Table 3 shows the biochemical, hormonal, and echocardiographic parameters of the subjects according to plasma aldosterone tertiles. There was no relationship between the aldosterone groups and various parameters of LV structure.
Table 3.
Biochemical, hormonal, and echocardiographic characteristics of the subjects according to aldosterone concentration tertiles.
| Variable | Tertile 1 | Tertile 2 | Tertile 3 |
P value |
|---|---|---|---|---|
| (<231 pmol·L−1) | (231–276 pmol·L−1) | (>276 pmol·L−1) | ||
| (n = 45) | (n = 44) | (n = 44) | ||
| Plasma aldosterone (pmol·L−1) | 187.6 (28.70) | 255.5 (11.41) | 315.0 (37.63) | 0.0000 |
| Plasma renin (ng·mL−1) | 19.3 (4.313) | 21.6 (5.453) | 26.2 (9.674) | 0.0032 |
| ARR | 10.1 (2.242) | 12.5 (3.019) | 13.7 (6.228) | 0.0002 |
| Age (yrs) | 49.3 (10.72) | 49.9 (11.53) | 48.0 (11.10) | 0.7492 |
| Body mass index | 26.3 (4.971) | 27.4 (4.349) | 26.3 (5.136) | 0.5103 |
| Plasma sodium (mmol·L−1) | 138.4 (7.598) | 136.3 (6.929) | 137.9 (8.173) | 0.3514 |
| Plasma potassium (mmol·L−1) | 4.25 (0.747) | 3.87 (0.804) | 3.98 (0.798) | 0.0974 |
| LV internal diameter (diastole) | 4.71 (0.406) | 4.76 (0.485) | 4.76 (0.489) | 0.8697 |
| LV posterior wall thickness (cm) | 1.13 (0.159) | 1.13 (0.191) | 1.14 (0.187) | 0.8970 |
| IV septal thickness (cm) | 1.05 (0.184) | 1.09 (0.219) | 1.02 (0.203) | 0.2265 |
| Relative wall thickness | 0.48 (0.085) | 0.48 (0.092) | 0.48 (0.082) | 0.7365 |
| LV mass index (g·m−2.7) | 47.1 (9.217) | 50.9 (14.59) | 47.8 (15.85) | 0.3036 |
| Systolic blood pressure (mmHg) | 154.1 (21.57) | 145.8 (24.15) | 152.4 (23.40) | 0.1871 |
| Diastolic blood pressure (mmHg) | 91.5 (11.86) | 85.7 (12.28) | 87.5 (10.93) | 0.0948 |
| Left atrial diameter (cm) | 3.87 (0.421) | 3.78 (0.513) | 3.89 (0.604) | 0.5749 |
| LV geometry | ||||
| Normal geometry (%) | 22.2 | 27.9 | 27.3 | |
| Concentric remodelling (%) | 55.6 | 37.2 | 45.5 | 0.5945 |
| Eccentric hypertrophy (%) | 11.1 | 14.0 | 6.8 | |
| Concentric hypertrophy (%) | 11.1 | 20.9 | 20.4 |
ARR: aldosterone-to-renin ratio; LV: left ventricular; IV: interventricular.

### WORK INSTRUCTION 1
List every variable in the table of the passage on plasma aldosterone tertiles whose P value is below 0.05.
### WORK INSTRUCTION 2
Carry on writing the passage on plasma aldosterone tertiles and left ventricular structure, starting after its last line.

Items from a data source:
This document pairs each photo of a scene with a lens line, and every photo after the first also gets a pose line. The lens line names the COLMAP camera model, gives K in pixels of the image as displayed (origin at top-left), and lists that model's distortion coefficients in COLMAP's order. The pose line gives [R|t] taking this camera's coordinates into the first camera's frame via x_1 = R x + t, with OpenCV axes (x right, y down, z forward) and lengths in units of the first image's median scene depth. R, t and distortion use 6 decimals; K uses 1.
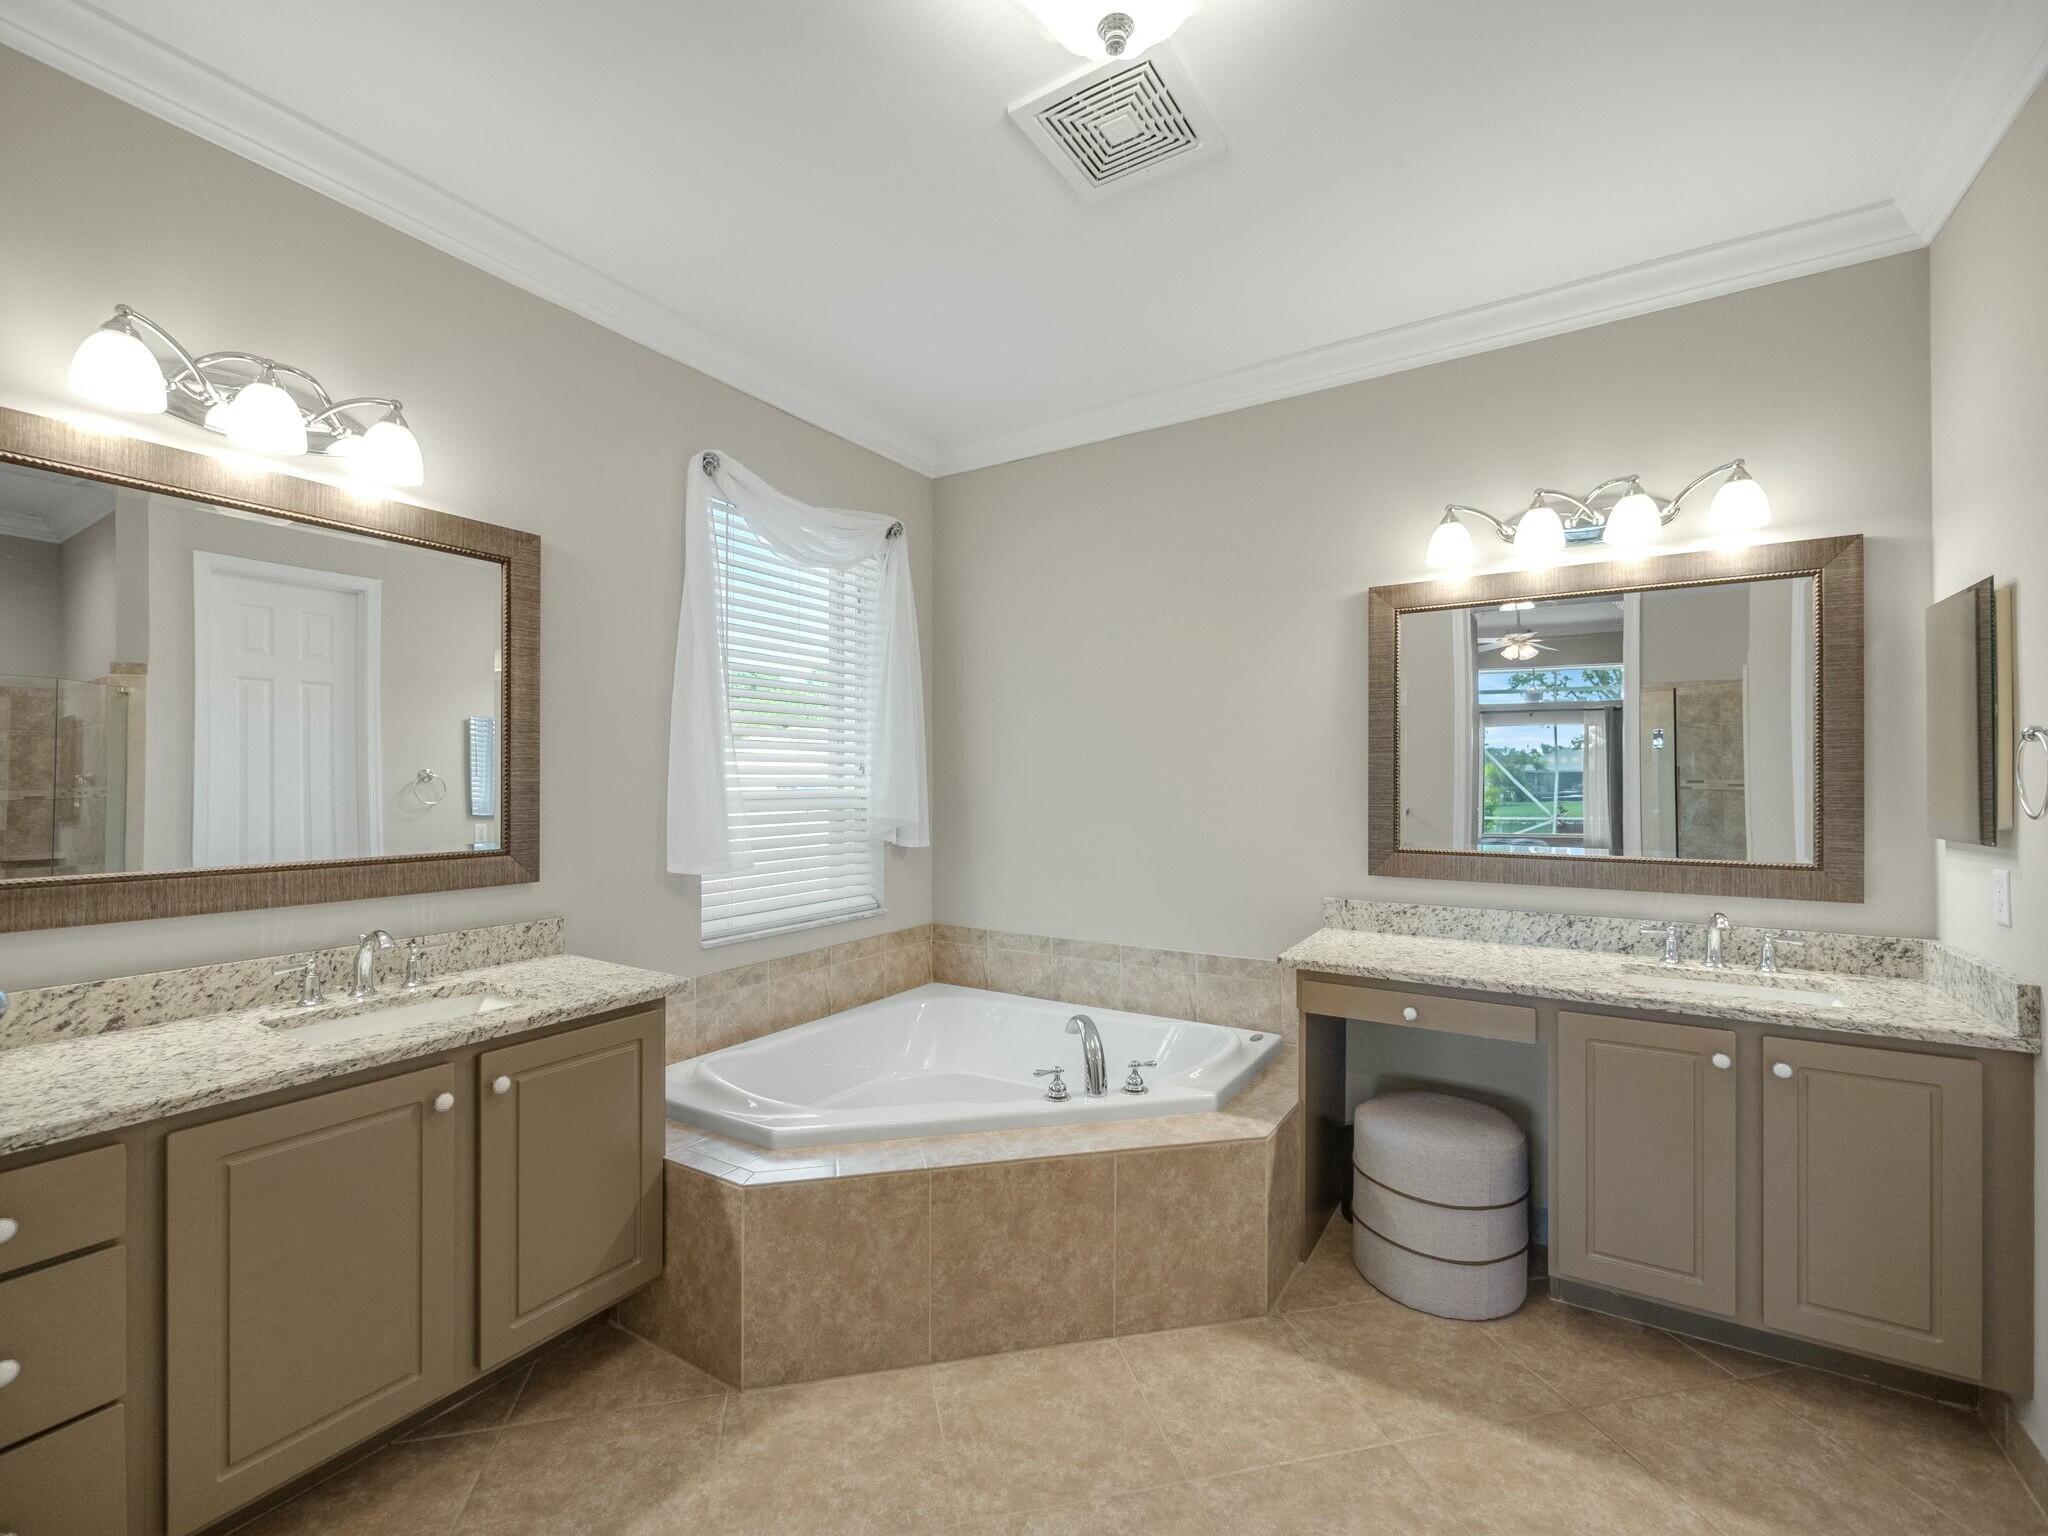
lens RADIAL K [[890.0, 0, 1029.2], [0, 890.0, 764.1], [0, 0, 1]] dist [0.000405, -0.000260]
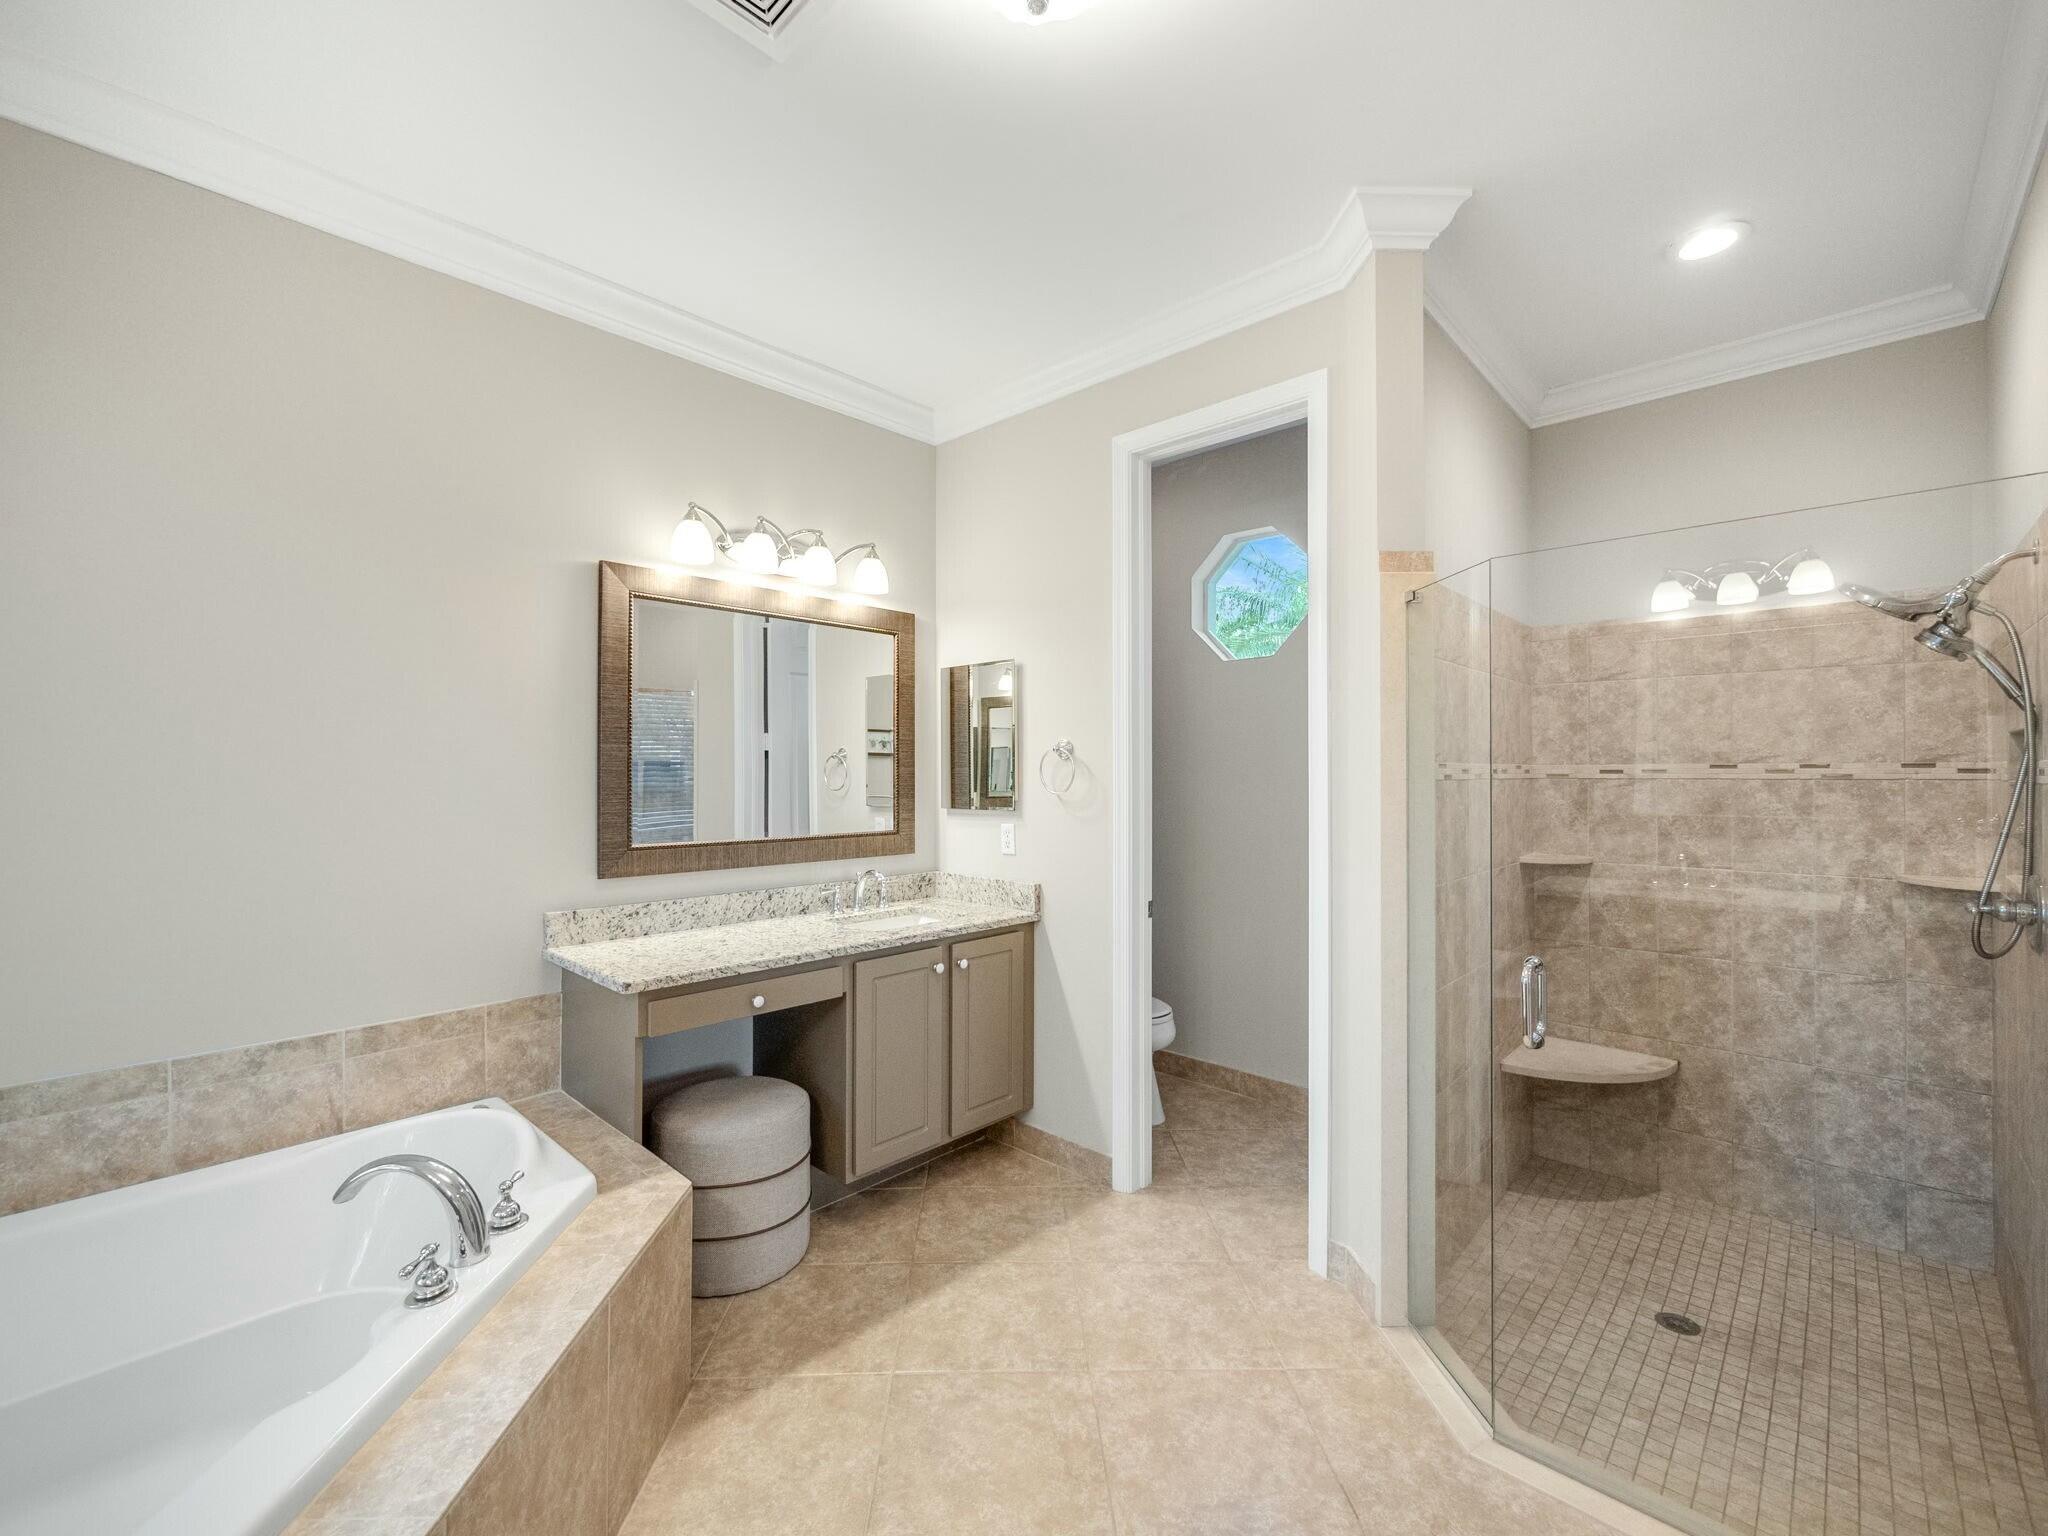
lens RADIAL K [[871.7, 0, 1020.6], [0, 871.7, 765.5], [0, 0, 1]] dist [-0.002201, -0.000324]
pose [[0.188386, 0.009461, 0.982049, -0.475377], [-0.018410, 0.999812, -0.006101, 0.008865], [-0.981922, -0.016930, 0.188525, 0.492410]]
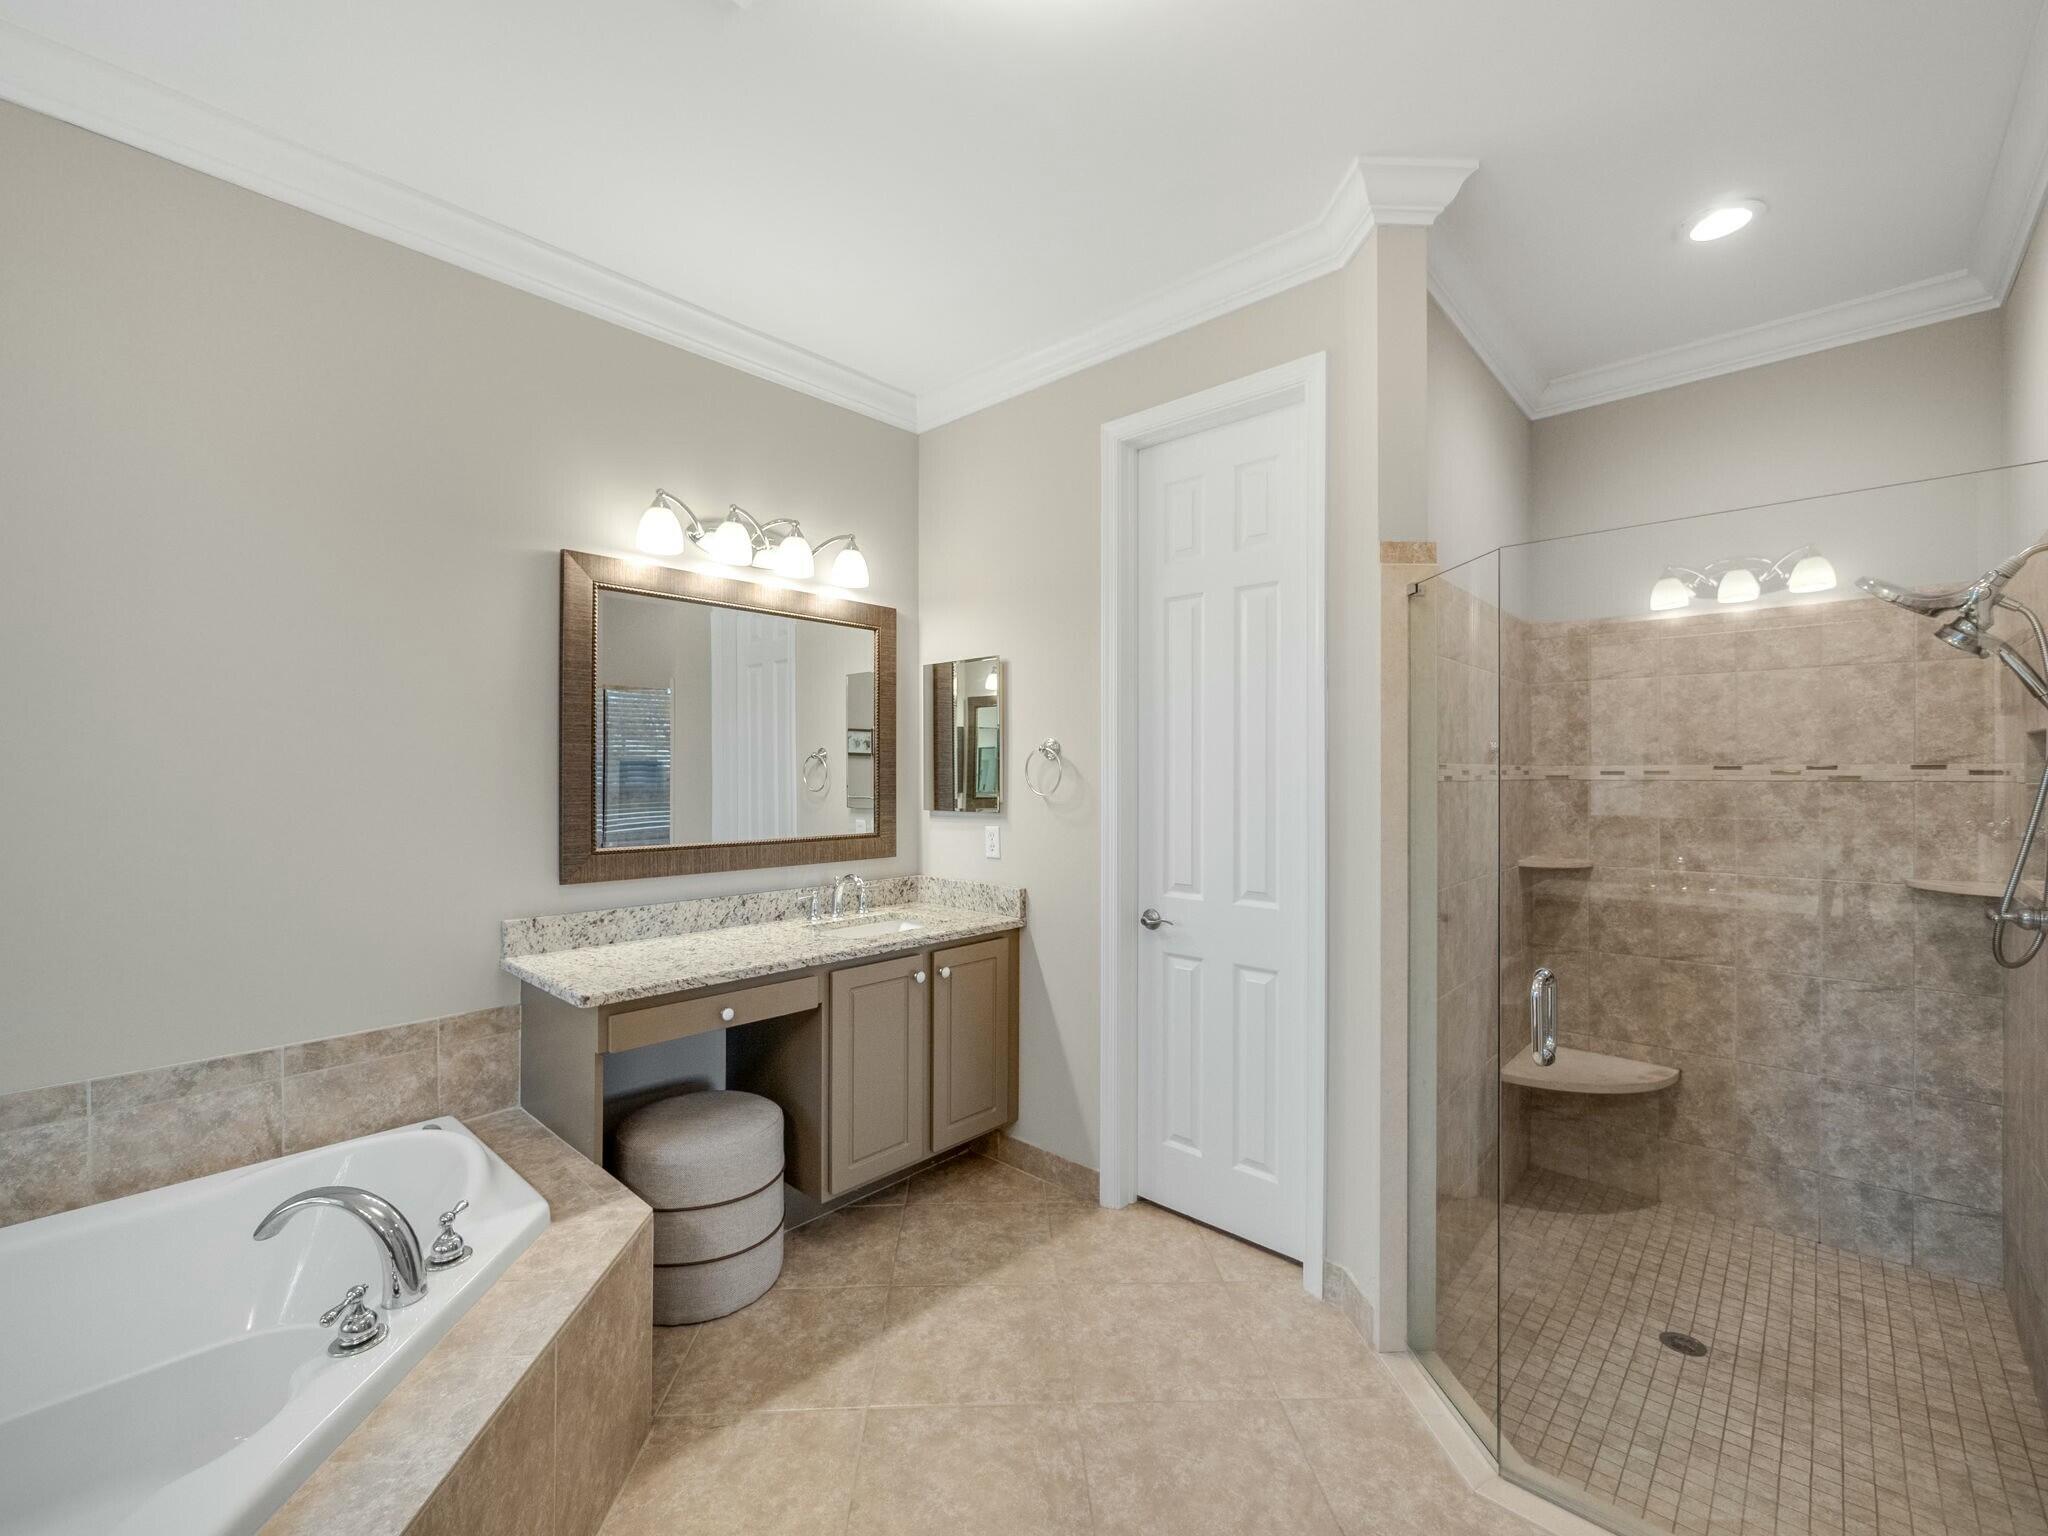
lens RADIAL K [[871.7, 0, 1020.6], [0, 871.7, 765.5], [0, 0, 1]] dist [-0.002201, -0.000324]
pose [[0.175948, 0.010092, 0.984348, -0.431507], [-0.019596, 0.999785, -0.006748, 0.008389], [-0.984204, -0.018102, 0.176108, 0.494860]]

### REPLY 1
Plasma aldosterone (P = 0.0000), plasma renin (P = 0.0032) and ARR (P = 0.0002).

### REPLY 2
There was no univariate association between the parameters of LV structure and the plasma aldosterone and aldosterone-to-renin ratio levels (Table 4). In a multivariate model involving LV mass index and age, sex, body mass index (BMI), aldosterone, plasma renin, pulse pressure, and systolic blood pressure (SBP), only age (P = 0.008), BMI (P = 0.046), and systolic blood pressure (P = 0.001) were independently associated with the LV mass index (R 2 = 0.15, P < 0.0001).
Table 4.
Correlation coefficients between aldosterone levels, aldosterone-to-renin ratio levels, and echocardiographic parameters of left ventricular structure.
| Variables | Aldosterone | ARR |
|---|---|---|
| Plasma aldosterone | ||
| ARR | 0.4452** | |
| Plasma renin | 0.3883** | −0.5879** |
| LV mass index | 0.0179 | 0.0887 |
| Relative wall thickness | 0.0043 | 0.0519 |
| LV mean wall thickness | 0.0381 | 0.1186 |
| LV Internal diameter (diastole) | 0.0118 | 0.0472 |
| LV posterior wall thickness | 0.0185 | 0.1052 |
| IV septal thickness | 0.0070 | 0.0992 |
ARR: aldosterone-to-renin ratio; LV: left ventricular; IV: interventricular.
**P < 0.0001.
4. Discussion
In this group of black African subjects, there was no association of plasma aldosterone with LV mass. Also, no gender-specific differences in the relationship of LV mass index with plasma aldosterone were seen. Only the age of the subjects, their body mass index, and the level of their blood pressure were associated with LV mass.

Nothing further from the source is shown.